**Problem**
Reproduce every one of the records below word for word, but leave out the pictures.
----
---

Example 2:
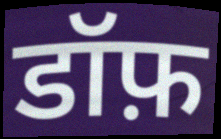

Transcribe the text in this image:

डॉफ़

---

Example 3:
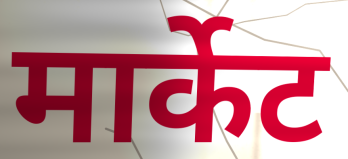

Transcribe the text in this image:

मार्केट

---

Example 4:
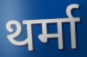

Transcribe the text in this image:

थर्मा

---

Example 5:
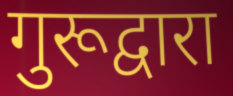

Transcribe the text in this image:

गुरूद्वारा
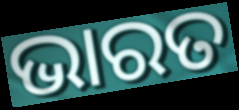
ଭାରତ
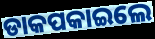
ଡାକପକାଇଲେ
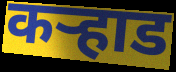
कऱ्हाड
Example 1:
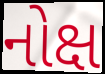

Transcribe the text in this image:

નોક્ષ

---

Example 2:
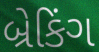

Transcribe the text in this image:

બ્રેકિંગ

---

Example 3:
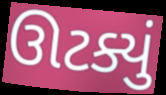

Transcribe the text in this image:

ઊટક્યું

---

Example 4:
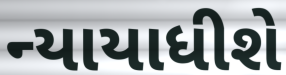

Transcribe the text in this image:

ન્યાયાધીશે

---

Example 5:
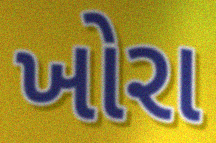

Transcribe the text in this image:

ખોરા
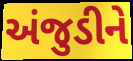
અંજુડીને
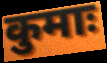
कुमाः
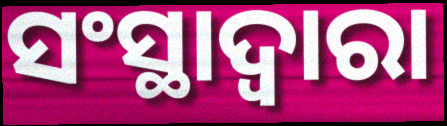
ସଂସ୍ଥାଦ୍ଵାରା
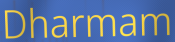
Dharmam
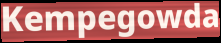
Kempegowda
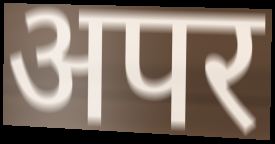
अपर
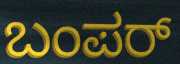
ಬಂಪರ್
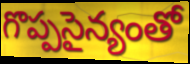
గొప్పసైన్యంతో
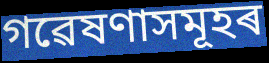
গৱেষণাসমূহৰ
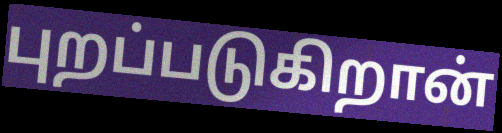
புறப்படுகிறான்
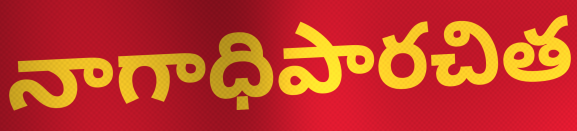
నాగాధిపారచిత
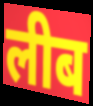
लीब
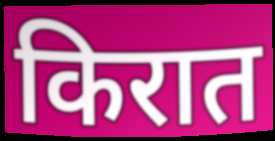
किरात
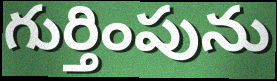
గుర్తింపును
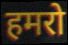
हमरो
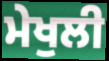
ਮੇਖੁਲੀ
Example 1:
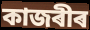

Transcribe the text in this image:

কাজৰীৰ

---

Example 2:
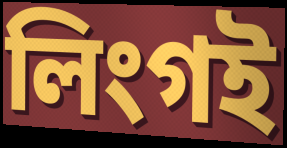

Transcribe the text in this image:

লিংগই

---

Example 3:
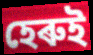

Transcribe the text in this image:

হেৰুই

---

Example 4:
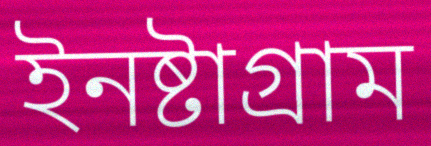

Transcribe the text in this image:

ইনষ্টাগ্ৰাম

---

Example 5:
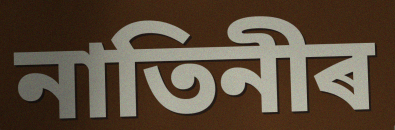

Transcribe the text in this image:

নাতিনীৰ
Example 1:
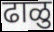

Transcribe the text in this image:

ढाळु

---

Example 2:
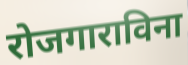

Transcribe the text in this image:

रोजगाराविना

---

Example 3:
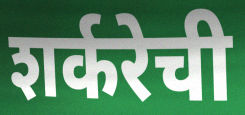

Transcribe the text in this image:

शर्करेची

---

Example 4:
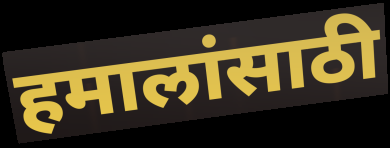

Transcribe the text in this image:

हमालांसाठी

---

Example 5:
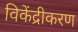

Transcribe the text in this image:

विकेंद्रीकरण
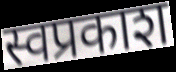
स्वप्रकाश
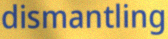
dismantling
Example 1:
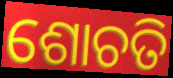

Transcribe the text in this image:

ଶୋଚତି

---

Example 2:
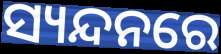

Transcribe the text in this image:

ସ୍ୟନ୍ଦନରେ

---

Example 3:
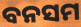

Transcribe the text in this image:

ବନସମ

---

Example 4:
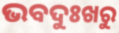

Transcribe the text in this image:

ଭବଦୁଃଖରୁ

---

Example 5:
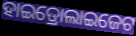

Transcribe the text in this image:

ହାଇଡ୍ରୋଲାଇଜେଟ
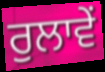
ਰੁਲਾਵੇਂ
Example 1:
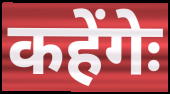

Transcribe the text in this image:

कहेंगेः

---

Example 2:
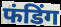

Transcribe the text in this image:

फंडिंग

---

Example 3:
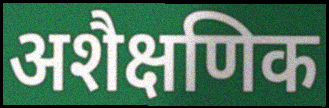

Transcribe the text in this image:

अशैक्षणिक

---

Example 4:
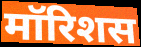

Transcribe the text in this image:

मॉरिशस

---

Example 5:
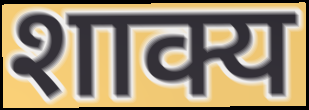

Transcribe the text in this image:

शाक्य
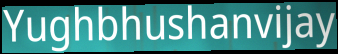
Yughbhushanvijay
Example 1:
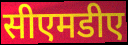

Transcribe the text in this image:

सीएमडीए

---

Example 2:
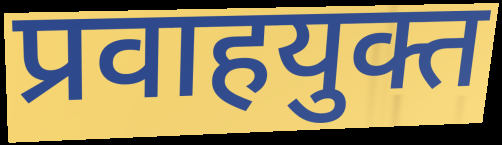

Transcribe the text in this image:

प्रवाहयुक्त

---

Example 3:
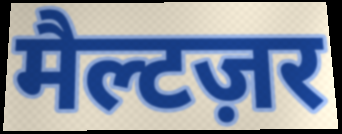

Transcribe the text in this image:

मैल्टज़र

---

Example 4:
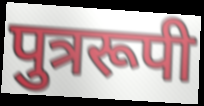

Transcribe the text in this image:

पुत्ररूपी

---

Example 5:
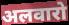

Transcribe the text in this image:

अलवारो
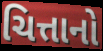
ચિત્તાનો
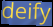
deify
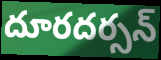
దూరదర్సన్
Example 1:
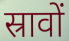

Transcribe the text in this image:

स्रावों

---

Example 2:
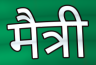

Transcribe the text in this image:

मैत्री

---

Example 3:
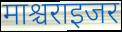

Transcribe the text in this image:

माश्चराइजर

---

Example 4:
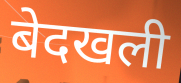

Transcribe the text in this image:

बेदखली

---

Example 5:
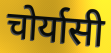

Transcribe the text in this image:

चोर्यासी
----
**Complete response**
---

Example 2:

Transcribe the text in this image:

डॉफ़

---

Example 3:

Transcribe the text in this image:

मार्केट

---

Example 4:

Transcribe the text in this image:

थर्मा

---

Example 5:

Transcribe the text in this image:

गुरूद्वारा
ଭାରତ
ଡାକପକାଇଲେ
कऱ्हाड
Example 1:

Transcribe the text in this image:

નોક્ષ

---

Example 2:

Transcribe the text in this image:

બ્રેકિંગ

---

Example 3:

Transcribe the text in this image:

ઊટક્યું

---

Example 4:

Transcribe the text in this image:

ન્યાયાધીશે

---

Example 5:

Transcribe the text in this image:

ખોરા
અંજુડીને
कुमाः
ସଂସ୍ଥାଦ୍ଵାରା
Dharmam
Kempegowda
अपर
ಬಂಪರ್
గొప్పసైన్యంతో
গৱেষণাসমূহৰ
புறப்படுகிறான்
నాగాధిపారచిత
लीब
किरात
గుర్తింపును
हमरो
ਮੇਖੁਲੀ
Example 1:

Transcribe the text in this image:

কাজৰীৰ

---

Example 2:

Transcribe the text in this image:

লিংগই

---

Example 3:

Transcribe the text in this image:

হেৰুই

---

Example 4:

Transcribe the text in this image:

ইনষ্টাগ্ৰাম

---

Example 5:

Transcribe the text in this image:

নাতিনীৰ
Example 1:

Transcribe the text in this image:

ढाळु

---

Example 2:

Transcribe the text in this image:

रोजगाराविना

---

Example 3:

Transcribe the text in this image:

शर्करेची

---

Example 4:

Transcribe the text in this image:

हमालांसाठी

---

Example 5:

Transcribe the text in this image:

विकेंद्रीकरण
स्वप्रकाश
dismantling
Example 1:

Transcribe the text in this image:

ଶୋଚତି

---

Example 2:

Transcribe the text in this image:

ସ୍ୟନ୍ଦନରେ

---

Example 3:

Transcribe the text in this image:

ବନସମ

---

Example 4:

Transcribe the text in this image:

ଭବଦୁଃଖରୁ

---

Example 5:

Transcribe the text in this image:

ହାଇଡ୍ରୋଲାଇଜେଟ
ਰੁਲਾਵੇਂ
Example 1:

Transcribe the text in this image:

कहेंगेः

---

Example 2:

Transcribe the text in this image:

फंडिंग

---

Example 3:

Transcribe the text in this image:

अशैक्षणिक

---

Example 4:

Transcribe the text in this image:

मॉरिशस

---

Example 5:

Transcribe the text in this image:

शाक्य
Yughbhushanvijay
Example 1:

Transcribe the text in this image:

सीएमडीए

---

Example 2:

Transcribe the text in this image:

प्रवाहयुक्त

---

Example 3:

Transcribe the text in this image:

मैल्टज़र

---

Example 4:

Transcribe the text in this image:

पुत्ररूपी

---

Example 5:

Transcribe the text in this image:

अलवारो
ચિત્તાનો
deify
దూరదర్సన్
Example 1:

Transcribe the text in this image:

स्रावों

---

Example 2:

Transcribe the text in this image:

मैत्री

---

Example 3:

Transcribe the text in this image:

माश्चराइजर

---

Example 4:

Transcribe the text in this image:

बेदखली

---

Example 5:

Transcribe the text in this image:

चोर्यासी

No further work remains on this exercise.